Is there any place those documents go and/or any way to save them for inspection later?
Python script here below works with a local ES instance.
#!/usr/bin/env python3
import requests
import JSON
from typing import Any, Dict
ES_HOST = "http://localhost:9200"
def es_request(method: str, path: str, data: Dict[str, Any]) -> None:
response = requests.request(method, f"{ES_HOST}{path}", json=data)

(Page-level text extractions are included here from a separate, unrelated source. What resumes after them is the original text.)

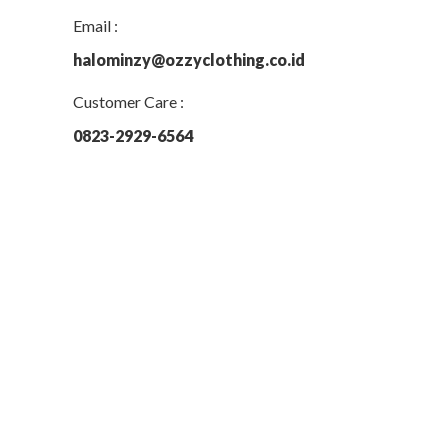
Email :
halominzy@ozzyclothing.co.id
Customer Care :
0823-2929-6564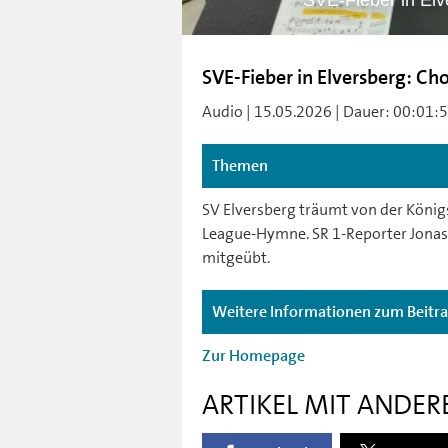
SVE-Fieber in Elv
SVE-Fieber in Elversberg: Ch
Audio | 15.05.2026 | Dauer: 00:01:58 
Themen
SV Elversberg träumt von der König
League-Hymne. SR 1-Reporter Jonas 
mitgeübt.
Weitere Informationen zum Beitr
Zur Homepage
ARTIKEL MIT ANDER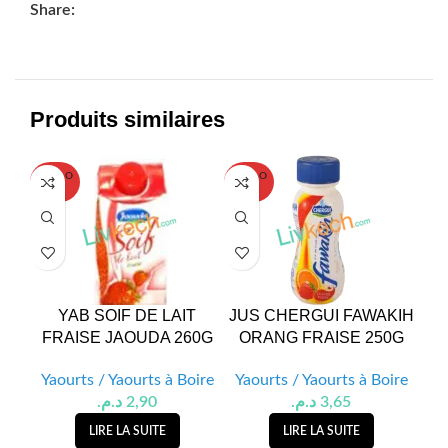
Share:
Produits similaires
SOLD O
SOLD O
UT
UT
YAB SOIF DE LAIT
JUS CHERGUI FAWAKIH
JU
FRAISE JAOUDA 260G
ORANG FRAISE 250G
PE
Yaourts / Yaourts à Boire
Yaourts / Yaourts à Boire
Ya
د.م.
2,90
د.م.
3,65
LIRE LA SUITE
LIRE LA SUITE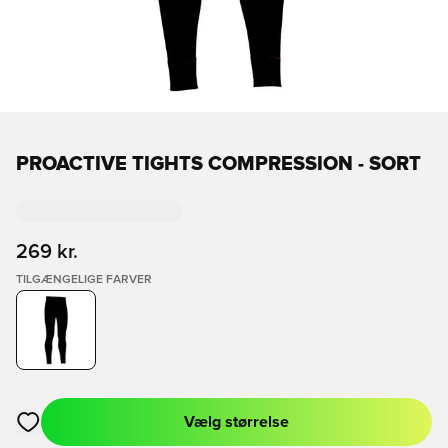
PROACTIVE TIGHTS COMPRESSION - SORT
269 kr.
TILGÆNGELIGE FARVER
Vælg størrelse
Åbner en Modal til at logge ind eller tilmelde dig som medlem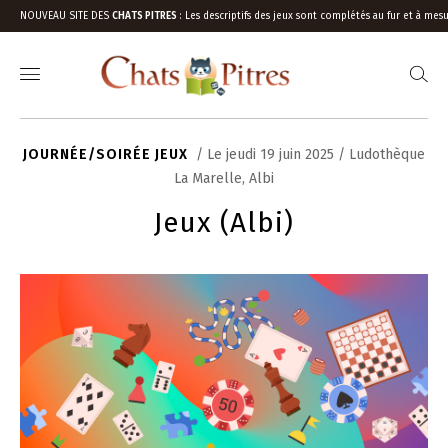
NOUVEAU SITE DES
CHATS PITRES
:
Les descriptifs des jeux sont complétés au fur et à mesu
JOURNÉE/SOIRÉE JEUX
/ Le jeudi 19 juin 2025 / Ludothèque
La Marelle, Albi
Jeux (Albi)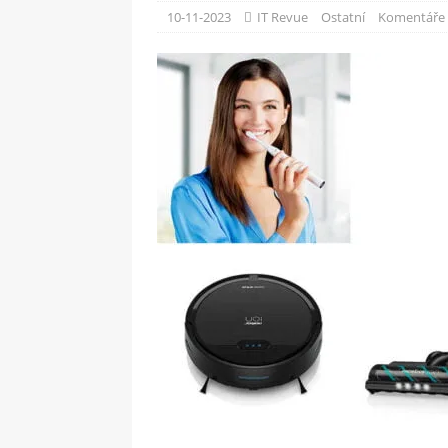
[ 09-05-2025 ]
Domácí pec 
10-11-2023
IT Revue
Ostatní
Komentáře 
OSTATNÍ
[ 06-05-2025 ]
Blockchain a
SOFTWARE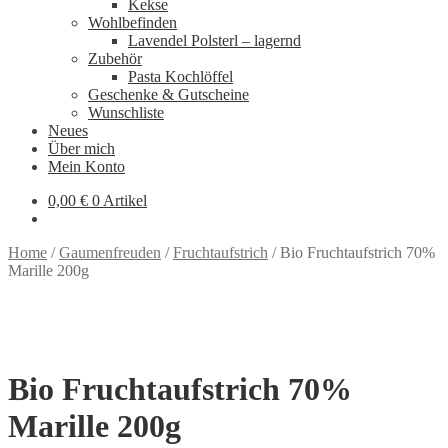
Kekse
Wohlbefinden
Lavendel Polsterl – lagernd
Zubehör
Pasta Kochlöffel
Geschenke & Gutscheine
Wunschliste
Neues
Über mich
Mein Konto
0,00
€
0 Artikel
Home
/
Gaumenfreuden
/
Fruchtaufstrich
/
Bio Fruchtaufstrich 70%
Marille 200g
Bio Fruchtaufstrich 70%
Marille 200g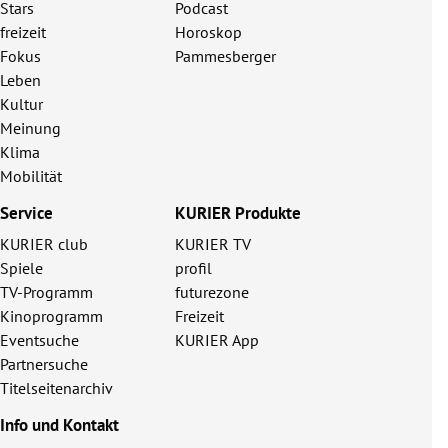
Stars
Podcast
freizeit
Horoskop
Fokus
Pammesberger
Leben
Kultur
Meinung
Klima
Mobilität
Service
KURIER Produkte
KURIER club
KURIER TV
Spiele
profil
TV-Programm
futurezone
Kinoprogramm
Freizeit
Eventsuche
KURIER App
Partnersuche
Titelseitenarchiv
Info und Kontakt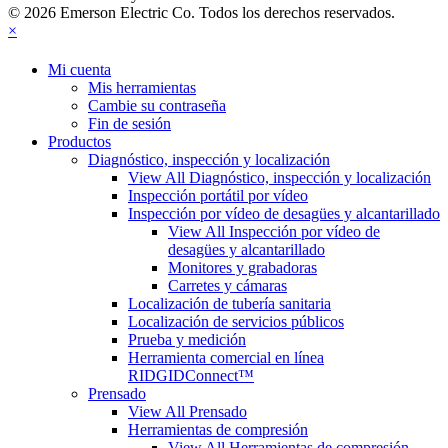
© 2026 Emerson Electric Co. Todos los derechos reservados.
×
Mi cuenta
Mis herramientas
Cambie su contraseña
Fin de sesión
Productos
Diagnóstico, inspección y localización
View All Diagnóstico, inspección y localización
Inspección portátil por vídeo
Inspección por vídeo de desagües y alcantarillado
View All Inspección por vídeo de
desagües y alcantarillado
Monitores y grabadoras
Carretes y cámaras
Localización de tubería sanitaria
Localización de servicios públicos
Prueba y medición
Herramienta comercial en línea
RIDGIDConnect™
Prensado
View All Prensado
Herramientas de compresión
View All Herramientas de compresión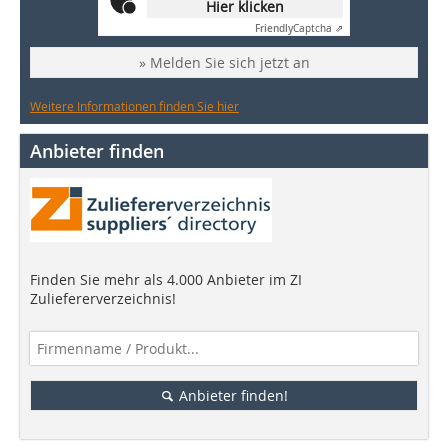
Hier klicken
Friendly
Captcha ⇗
» Melden Sie sich jetzt an
Weitere Informationen finden Sie hier
Anbieter finden
Finden Sie mehr als 4.000 Anbieter im ZI
Zuliefererverzeichnis!
Anbieter finden!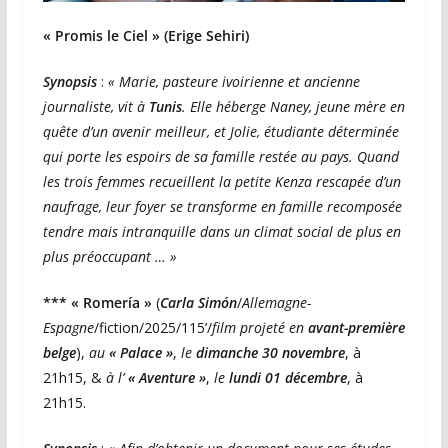
« Promis le Ciel » (Erige Sehiri)
Synopsis
:
« Marie, pasteure ivoirienne et ancienne
journaliste, vit à
Tunis
. Elle héberge Naney, jeune mère en
quête d’un avenir meilleur, et Jolie, étudiante déterminée
qui porte les espoirs de sa famille restée au pays. Quand
les trois femmes recueillent la petite Kenza rescapée d’un
naufrage, leur foyer se transforme en famille recomposée
tendre mais intranquille dans un climat social de plus en
plus préoccupant … »
*** « Romería »
(
Carla Simón
/
Allemagne-
Espagne
/fiction/2025/115’/
film projeté en
avant-première
belge
),
au
« Palace »
,
le
dimanche 30 novembre
, à
21h15, &
à l’
« Aventure »
,
le
lundi 01 décembre
, à
21h15.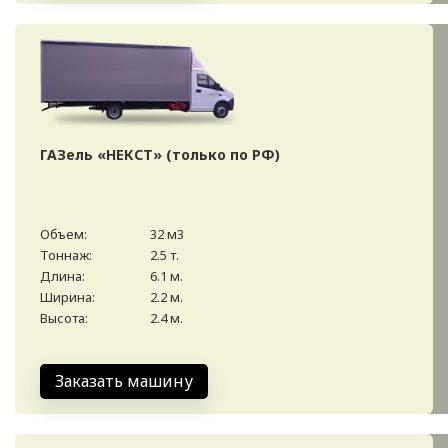
ГАЗель «НЕКСТ» (только по РФ)
Объем:
32 м3
Тоннаж:
2.5 т.
Длина:
6.1 м.
Ширина:
2.2 м.
Высота:
2.4 м.
Заказать машину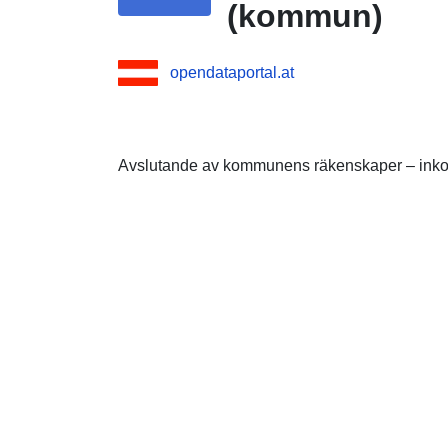
(kommun)
opendataportal.at
Avslutande av kommunens räkenskaper – inkom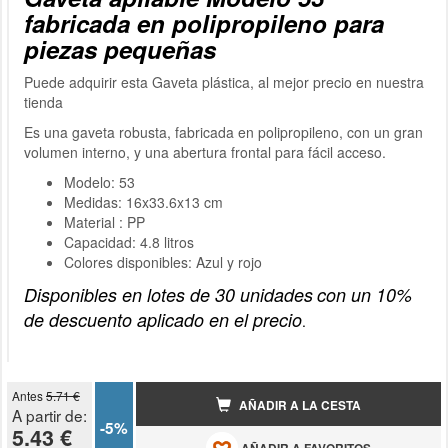
fabricada en polipropileno para
piezas pequeñas
Puede adquirir esta Gaveta plástica, al mejor precio en nuestra
tienda
Es una gaveta robusta, fabricada en polipropileno, con un gran
volumen interno, y una abertura frontal para fácil acceso.
Modelo: 53
Medidas: 16x33.6x13 cm
Material : PP
Capacidad: 4.8 litros
Colores disponibles: Azul y rojo
Disponibles en lotes de 30 unidades
con un 10%
de descuento aplicado en el precio
.
Antes
5.71 €
AÑADIR A LA CESTA
A partir de:
-5%
5.43 €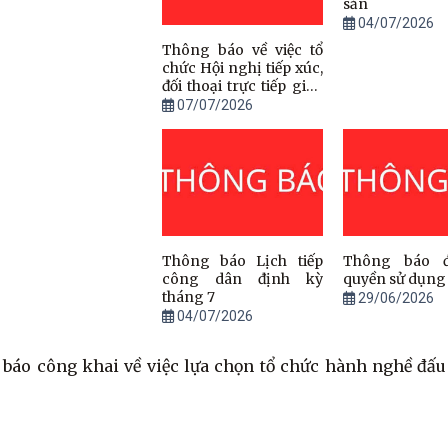
sản
04/07/2026
Thông báo về việc tổ
chức Hội nghị tiếp xúc,
đối thoại trực tiếp giữa
đồng chí Bí thư Đảng
07/07/2026
ủy, Chủ tịch HĐND xã
và đồng chí Chủ tịch
UBND xã với Nhân dân
Thông báo Lịch tiếp
Thông báo đ
công dân định kỳ
quyền sử dụng 
tháng 7
29/06/2026
04/07/2026
báo công khai về việc lựa chọn tổ chức hành nghề đấu 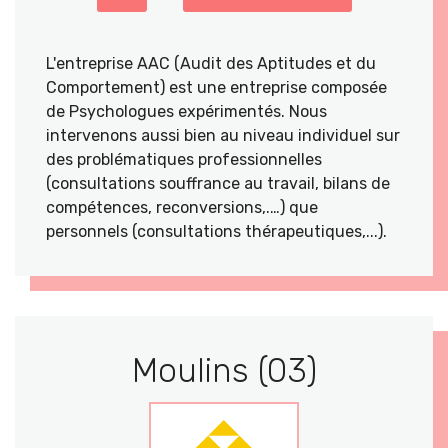
L'entreprise AAC (Audit des Aptitudes et du
Comportement) est une entreprise composée
de Psychologues expérimentés. Nous
intervenons aussi bien au niveau individuel sur
des problématiques professionnelles
(consultations souffrance au travail, bilans de
compétences, reconversions,.…) que
personnels (consultations thérapeutiques,...).
Moulins (03)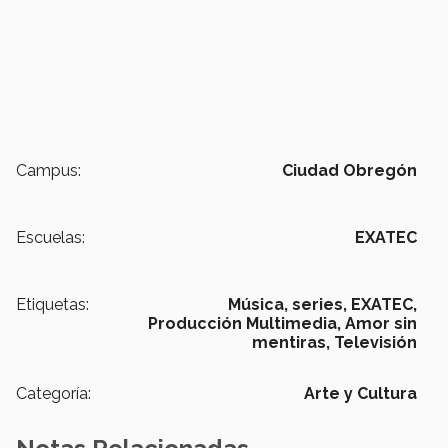
Campus:
Ciudad Obregón
Escuelas:
EXATEC
Etiquetas:
Música,
series,
EXATEC,
Producción Multimedia,
Amor sin
mentiras,
Televisión
Categoría:
Arte y Cultura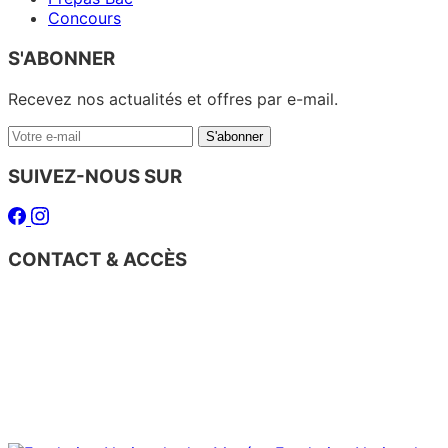
Concours
S'ABONNER
Recevez nos actualités et offres par e-mail.
Votre
S'abonner
e-
mail
SUIVEZ-NOUS SUR
Facebook
Instagram
CONTACT & ACCÈS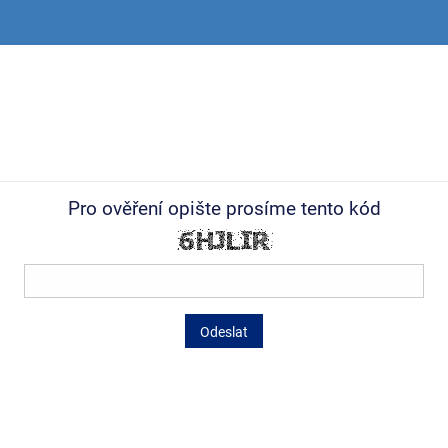
Pro ověření opište prosíme tento kód
Odeslat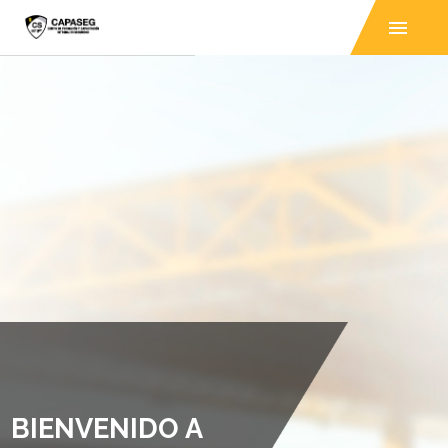
B
I
E
N
V
E
N
I
D
O
A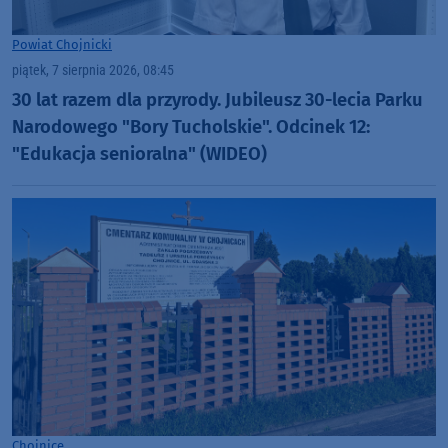
Powiat Chojnicki
piątek, 7 sierpnia 2026, 08:45
30 lat razem dla przyrody. Jubileusz 30-lecia Parku
Narodowego "Bory Tucholskie". Odcinek 12:
"Edukacja senioralna" (WIDEO)
Chojnice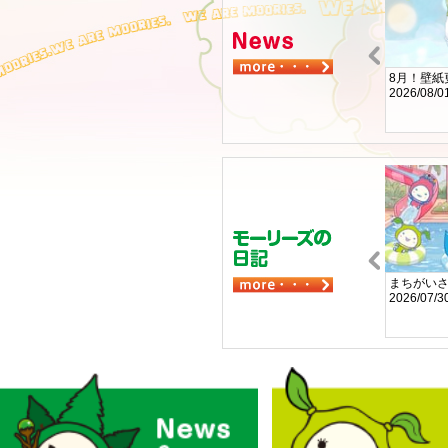
4コママンガ更新しました！
8月！壁紙
2026/05/26
2026/08/0
まちがい探しに挑戦してね
まちがい
2026/04/27
2026/07/3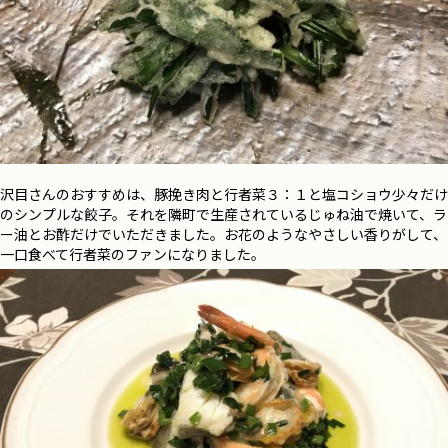
沢目さんのおすすめは、豚挽き肉と行者菜３：１と塩コショウ少々だけ
のシンプルな餃子。それを隣町で生産されているじゅね油で焼いて、ラ
ー油とお酢だけでいただきました。お花のようなやさしい香りがして、
一口食べて行者菜のファンになりました。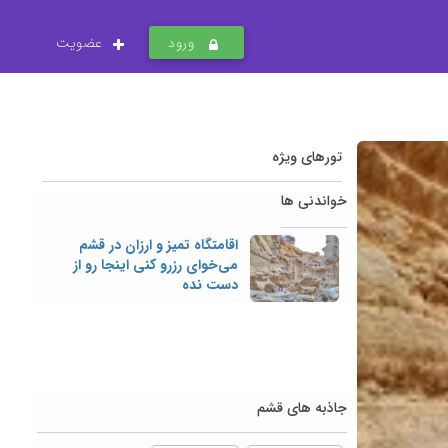
ورود
عضویت
تورهای ویژه
خواندنی ها
اقامتگاه تمیز و ارزان در قشم
می‌خوای رزرو کنی اینجا رو از
دست نده
جاذبه های قشم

if response.status_code != 200:
print(response.content)
es_request('put', '/_template/my_template', {
"index_patterns": ["my_index"],
"mappings": {
"properties": {
"some_integer": { "type": "integer" }
}
}
})
# This is fine
es_request('put', '/my_index/_doc/1', {
'some_integer': 42
})
# This will be rejected by ES, as it doesn't match the mapping.
# But how can I save it?
es_request('put', '/my_index/_doc/2', {
'some_integer': 'hello world'
})
Running the script gives the following error:
{
"error": {
"root_cause": [
{
"type": "mapper_parsing_exception",
"reason":"failed to parse field [some_integer] of type [integer] in document with id '2'. Preview of field's value: 'hello world'"
}
],
"type": "mapper_parsing_exception",
"reason":"failed to parse field [some_integer] of type [integer] in document with id '2'. Preview of field's value: 'hello world'",
"caused_by": {
"type": "number_format_exception",
"reason": "For input string: \"hello world\""
}
},
"status": 400
}
And then the document is lost, or so it seems. Can I set an option somewhere that would save the document automagically somewhere else, a sort of dead letter queue?
tl;dr: We need mappings, but can't afford to lose log lines due to parsing errors. Can we automatically save the documents that don't fit the mapping somewhere else?